— BEGIN —

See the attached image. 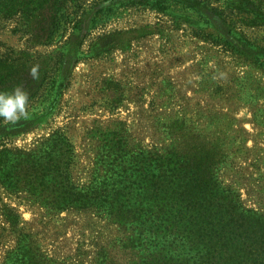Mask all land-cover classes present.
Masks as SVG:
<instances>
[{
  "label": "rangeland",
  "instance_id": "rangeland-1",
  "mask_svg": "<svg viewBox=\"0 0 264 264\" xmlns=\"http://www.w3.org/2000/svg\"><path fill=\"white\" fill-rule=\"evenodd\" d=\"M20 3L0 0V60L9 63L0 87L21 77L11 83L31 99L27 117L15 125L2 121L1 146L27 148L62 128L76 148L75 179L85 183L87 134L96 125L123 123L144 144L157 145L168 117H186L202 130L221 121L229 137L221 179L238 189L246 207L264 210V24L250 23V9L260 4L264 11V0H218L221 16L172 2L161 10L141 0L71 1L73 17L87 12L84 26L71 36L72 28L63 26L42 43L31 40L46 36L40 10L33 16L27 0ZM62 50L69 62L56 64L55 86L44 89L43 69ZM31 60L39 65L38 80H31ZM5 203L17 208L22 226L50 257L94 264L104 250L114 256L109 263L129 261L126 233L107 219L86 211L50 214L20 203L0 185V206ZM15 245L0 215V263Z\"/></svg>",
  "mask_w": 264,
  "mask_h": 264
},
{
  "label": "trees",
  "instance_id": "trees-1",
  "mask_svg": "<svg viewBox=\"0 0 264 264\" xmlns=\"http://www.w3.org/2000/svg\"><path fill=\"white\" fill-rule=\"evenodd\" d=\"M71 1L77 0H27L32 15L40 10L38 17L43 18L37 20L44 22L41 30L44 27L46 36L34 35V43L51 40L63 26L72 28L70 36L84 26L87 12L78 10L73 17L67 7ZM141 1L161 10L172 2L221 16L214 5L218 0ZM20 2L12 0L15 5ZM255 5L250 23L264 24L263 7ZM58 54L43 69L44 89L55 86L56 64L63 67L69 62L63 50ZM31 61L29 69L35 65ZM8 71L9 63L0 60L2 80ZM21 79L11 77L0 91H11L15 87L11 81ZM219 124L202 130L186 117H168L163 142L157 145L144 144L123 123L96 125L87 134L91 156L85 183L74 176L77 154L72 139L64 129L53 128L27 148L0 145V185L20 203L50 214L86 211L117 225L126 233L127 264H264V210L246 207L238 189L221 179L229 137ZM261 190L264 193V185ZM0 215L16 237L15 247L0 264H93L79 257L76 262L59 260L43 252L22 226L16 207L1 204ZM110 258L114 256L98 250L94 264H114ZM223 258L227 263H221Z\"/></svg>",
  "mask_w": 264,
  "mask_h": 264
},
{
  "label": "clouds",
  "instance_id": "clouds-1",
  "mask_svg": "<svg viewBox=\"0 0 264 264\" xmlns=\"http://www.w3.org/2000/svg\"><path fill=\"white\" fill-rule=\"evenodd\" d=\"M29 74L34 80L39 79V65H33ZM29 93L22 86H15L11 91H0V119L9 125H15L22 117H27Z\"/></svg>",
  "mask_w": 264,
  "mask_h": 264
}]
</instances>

— END —
— BEGIN —

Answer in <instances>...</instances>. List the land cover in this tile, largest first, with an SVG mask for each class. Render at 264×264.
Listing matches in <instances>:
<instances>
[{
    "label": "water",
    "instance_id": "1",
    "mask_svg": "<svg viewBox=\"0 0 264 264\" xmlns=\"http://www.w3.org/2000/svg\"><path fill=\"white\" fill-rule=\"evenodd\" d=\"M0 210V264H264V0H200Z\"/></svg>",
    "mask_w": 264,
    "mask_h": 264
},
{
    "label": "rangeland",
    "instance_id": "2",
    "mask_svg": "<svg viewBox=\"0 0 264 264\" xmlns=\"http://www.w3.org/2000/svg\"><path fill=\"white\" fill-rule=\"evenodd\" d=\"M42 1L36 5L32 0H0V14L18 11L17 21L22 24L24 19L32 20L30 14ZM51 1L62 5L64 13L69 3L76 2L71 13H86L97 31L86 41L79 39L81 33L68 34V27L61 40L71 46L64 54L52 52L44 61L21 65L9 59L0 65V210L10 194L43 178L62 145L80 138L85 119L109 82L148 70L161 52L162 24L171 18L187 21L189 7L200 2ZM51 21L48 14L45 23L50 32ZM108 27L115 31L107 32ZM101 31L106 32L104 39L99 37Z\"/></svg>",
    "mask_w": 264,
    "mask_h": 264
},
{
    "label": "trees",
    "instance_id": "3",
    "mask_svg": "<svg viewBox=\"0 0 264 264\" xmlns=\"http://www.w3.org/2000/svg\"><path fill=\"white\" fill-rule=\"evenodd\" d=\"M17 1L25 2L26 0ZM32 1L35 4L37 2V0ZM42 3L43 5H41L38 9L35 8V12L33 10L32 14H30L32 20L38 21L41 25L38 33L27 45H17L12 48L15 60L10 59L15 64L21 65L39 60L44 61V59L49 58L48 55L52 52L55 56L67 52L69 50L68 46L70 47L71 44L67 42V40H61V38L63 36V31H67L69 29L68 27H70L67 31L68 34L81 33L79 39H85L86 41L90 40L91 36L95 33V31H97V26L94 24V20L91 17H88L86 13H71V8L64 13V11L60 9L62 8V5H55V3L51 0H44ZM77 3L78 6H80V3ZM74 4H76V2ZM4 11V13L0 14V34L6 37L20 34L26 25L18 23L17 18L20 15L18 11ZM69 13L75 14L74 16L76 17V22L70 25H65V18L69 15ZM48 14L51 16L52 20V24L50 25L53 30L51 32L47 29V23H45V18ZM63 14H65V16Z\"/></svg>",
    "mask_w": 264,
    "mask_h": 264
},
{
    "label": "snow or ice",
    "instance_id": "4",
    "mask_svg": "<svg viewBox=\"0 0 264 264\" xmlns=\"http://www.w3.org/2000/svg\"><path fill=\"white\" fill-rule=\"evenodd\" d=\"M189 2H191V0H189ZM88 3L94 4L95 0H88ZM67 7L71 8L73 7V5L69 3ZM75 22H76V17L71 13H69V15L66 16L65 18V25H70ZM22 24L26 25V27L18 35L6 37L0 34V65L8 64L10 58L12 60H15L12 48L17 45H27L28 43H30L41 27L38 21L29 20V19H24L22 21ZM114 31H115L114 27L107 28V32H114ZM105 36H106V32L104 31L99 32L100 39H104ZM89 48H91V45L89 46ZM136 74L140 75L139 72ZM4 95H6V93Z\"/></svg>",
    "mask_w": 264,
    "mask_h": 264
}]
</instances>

— END —
— BEGIN —

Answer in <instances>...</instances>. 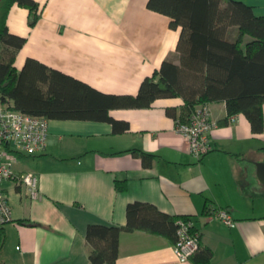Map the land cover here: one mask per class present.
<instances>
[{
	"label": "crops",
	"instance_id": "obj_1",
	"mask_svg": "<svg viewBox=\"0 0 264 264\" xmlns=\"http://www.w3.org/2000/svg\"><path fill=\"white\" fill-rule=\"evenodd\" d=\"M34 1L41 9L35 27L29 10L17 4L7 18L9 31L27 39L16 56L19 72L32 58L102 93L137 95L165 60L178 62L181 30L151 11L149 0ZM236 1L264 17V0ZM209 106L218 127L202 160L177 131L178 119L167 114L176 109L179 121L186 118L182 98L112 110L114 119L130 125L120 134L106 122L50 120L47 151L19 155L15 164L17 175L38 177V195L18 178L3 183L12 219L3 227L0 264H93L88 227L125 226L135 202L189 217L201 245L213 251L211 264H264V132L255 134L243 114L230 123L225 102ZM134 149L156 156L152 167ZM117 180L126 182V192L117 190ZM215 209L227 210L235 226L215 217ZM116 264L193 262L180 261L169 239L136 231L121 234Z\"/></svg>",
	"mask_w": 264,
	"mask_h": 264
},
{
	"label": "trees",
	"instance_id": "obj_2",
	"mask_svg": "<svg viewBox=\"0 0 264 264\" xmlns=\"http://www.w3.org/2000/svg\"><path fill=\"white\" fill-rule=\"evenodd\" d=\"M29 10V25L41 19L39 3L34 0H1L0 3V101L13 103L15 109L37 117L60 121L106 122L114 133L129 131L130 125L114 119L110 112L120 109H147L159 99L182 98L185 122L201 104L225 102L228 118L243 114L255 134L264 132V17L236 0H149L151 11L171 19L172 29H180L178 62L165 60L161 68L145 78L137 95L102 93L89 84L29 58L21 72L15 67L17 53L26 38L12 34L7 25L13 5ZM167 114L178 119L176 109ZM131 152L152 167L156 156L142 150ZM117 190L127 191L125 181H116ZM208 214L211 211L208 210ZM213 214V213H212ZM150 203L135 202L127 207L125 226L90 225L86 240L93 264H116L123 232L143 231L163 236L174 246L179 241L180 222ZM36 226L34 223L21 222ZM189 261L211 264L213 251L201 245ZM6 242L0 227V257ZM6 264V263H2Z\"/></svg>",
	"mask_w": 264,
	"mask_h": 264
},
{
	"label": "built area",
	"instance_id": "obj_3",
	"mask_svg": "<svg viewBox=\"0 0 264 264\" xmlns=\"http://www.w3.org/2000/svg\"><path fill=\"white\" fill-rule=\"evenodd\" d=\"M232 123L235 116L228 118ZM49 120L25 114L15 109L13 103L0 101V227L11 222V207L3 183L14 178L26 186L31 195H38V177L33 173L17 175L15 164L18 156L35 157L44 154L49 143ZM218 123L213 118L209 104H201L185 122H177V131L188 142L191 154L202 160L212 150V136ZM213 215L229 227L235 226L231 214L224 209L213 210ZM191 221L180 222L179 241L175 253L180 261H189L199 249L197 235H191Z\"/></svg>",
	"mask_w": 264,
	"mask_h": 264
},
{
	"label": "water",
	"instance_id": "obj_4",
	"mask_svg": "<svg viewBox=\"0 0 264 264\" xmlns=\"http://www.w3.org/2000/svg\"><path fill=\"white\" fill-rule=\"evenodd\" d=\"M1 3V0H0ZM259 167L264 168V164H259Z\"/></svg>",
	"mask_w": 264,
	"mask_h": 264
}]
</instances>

— END —

# YOUR OBJECTIVE
Could you rewrite the entries starting at the line that contains "Answer in <instances>...</instances>. List" and ending after the line that contains "1L36 5L32 0H0V14L18", putting "grassland" in place of "rangeland" and keeping everything else the same?

# ANSWER
Answer in <instances>...</instances>. List the land cover in this tile, largest first, with an SVG mask for each class. Render at 264×264.
Listing matches in <instances>:
<instances>
[{
    "label": "water",
    "instance_id": "1",
    "mask_svg": "<svg viewBox=\"0 0 264 264\" xmlns=\"http://www.w3.org/2000/svg\"><path fill=\"white\" fill-rule=\"evenodd\" d=\"M0 210V264H264V0H200Z\"/></svg>",
    "mask_w": 264,
    "mask_h": 264
},
{
    "label": "grassland",
    "instance_id": "2",
    "mask_svg": "<svg viewBox=\"0 0 264 264\" xmlns=\"http://www.w3.org/2000/svg\"><path fill=\"white\" fill-rule=\"evenodd\" d=\"M42 1L36 5L32 0H0V14L18 11L17 21L22 24L24 19L32 20L30 14ZM51 1L62 5L64 13L69 3L76 2L71 13H86L97 31L86 41L79 39L81 33L68 34V27L61 40L71 46L64 54L52 52L44 61L21 65L9 59L0 65V210L10 194L43 178L62 145L80 138L85 119L109 82L148 70L161 52L162 24L171 18L187 21L189 7L200 2ZM51 21L48 14L45 23L50 32ZM108 27L115 31L107 32ZM101 31L106 32L104 39L99 37Z\"/></svg>",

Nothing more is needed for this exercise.